*** Opening of Selected excerpt ***

Now while this intelligence may not have an evolved physical organ of expression in each individual human being, it does have an organ of expression in the totality of cultural institutions of the human species. It is this cultural organ – what Popper calls ‘World 3’ and what we have called ‘midworld’ – that permits the expression of universal intelligence through the human species as a whole and through the individual where this individual is, in turn, cultivated.

Clearly, our common sense reactions to the world are those reactions that evolution has programmed into our brains as a result of our struggle for survival. So our common sense is down to the unreconstructed activity of our brains that operates unopposed in the absence of education and continues with considerable power even where education has brought it to consciousness. It seems clear that brain-thinking does not require consciousness at all. In common sense it is, as it were, as though we were following the ordinary gradient of brain-activity. In common sense we experience the mechanisms of our brains acting according to their own structure. In our common sense conclusions, insofar as these enter our critical awareness, we ‘catch our brains at it’ and are able with increasing mental distance to criticise these conclusions. We ‘catch our brains at it’ in all sorts of situations where we may think that we are acting on reflection but where in fact our brains are thinking and acting autonomously. This is certainly the case in the affective aspects of our lives, in our sexual activity, in our motivation to find food, in our need to maximise the sphere of our power and influence and so on. But it is also the case in our perceptual interpretation of our immediate environment, in our locomotion, our judgement of space and time, our conclusions as to the suitability of a certain type of movement within a certain terrain and so on. 

But the most treacherous operations of our brains in the exercise of common sense are found in our chains of reasoning based upon common sense premises and then extrapolated to frame a general principle. For example, we may reason that since our immediate environment seems full of three-dimensional objects and nothing else is detectable by means of our senses, then there is nothing else in the universe. We may reason that since we can get to the top of a tree by means of a ladder, the use of a much longer ladder will get us to the moon. We may argue that since the world is clearly composed of three-dimensional objects, thought just has to be a three-dimensional object. We extrapolate all the time on the basis of common-sense premises and then discover subsequently that such extrapolations are illegitimate. Only after much trial and error do we finally reassess and possibly abandon our common sense conclusions. It is for this reason that the confident empiricist should temper confidence and hasty judgement with caution and perhaps a little imagination. Empiricism is common sense elevated to the level of the absolute and even common sense should tell the empiricist that thinking like a human being is not necessarily any more absolutely valid than thinking like a tadpole. (The comparison comes from Socrates.)

*** Close of Selected excerpt ***
*** Opening of Data below ***

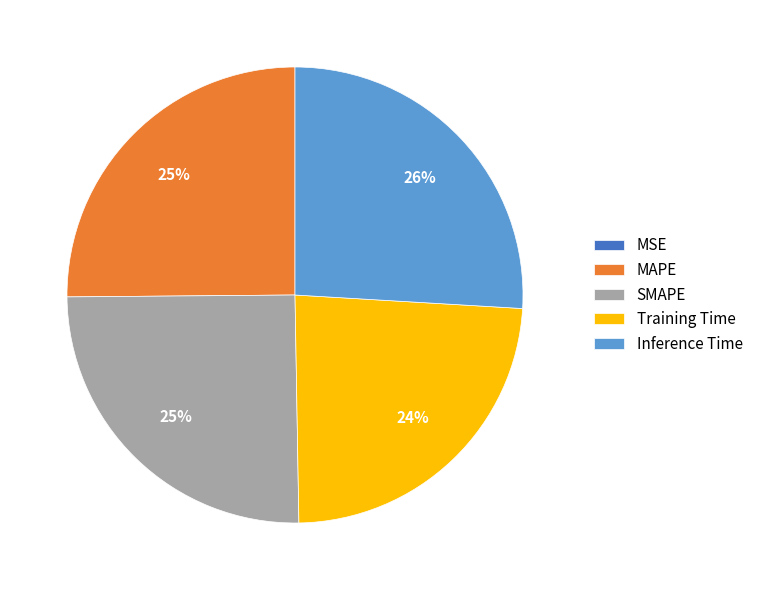

What percentage is the MAPE slice, to the nearest percent?

25%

*** Close of Data below ***

◆ Tasks for this exercise ◆
1 - Return, word for word, the part of the excerpt on common sense that begins at the words "Now while this" and stops after "in turn, cultivated.".
2 - In the excerpt on common sense, what name does Popper give to the cultural organ that the authors call "midworld"?

◆ Results of the tasks ◆
1 -
Now while this intelligence may not have an evolved physical organ of expression in each individual human being, it does have an organ of expression in the totality of cultural institutions of the human species. It is this cultural organ – what Popper calls ‘World 3’ and what we have called ‘midworld’ – that permits the expression of universal intelligence through the human species as a whole and through the individual where this individual is, in turn, cultivated.

2 - 'World 3'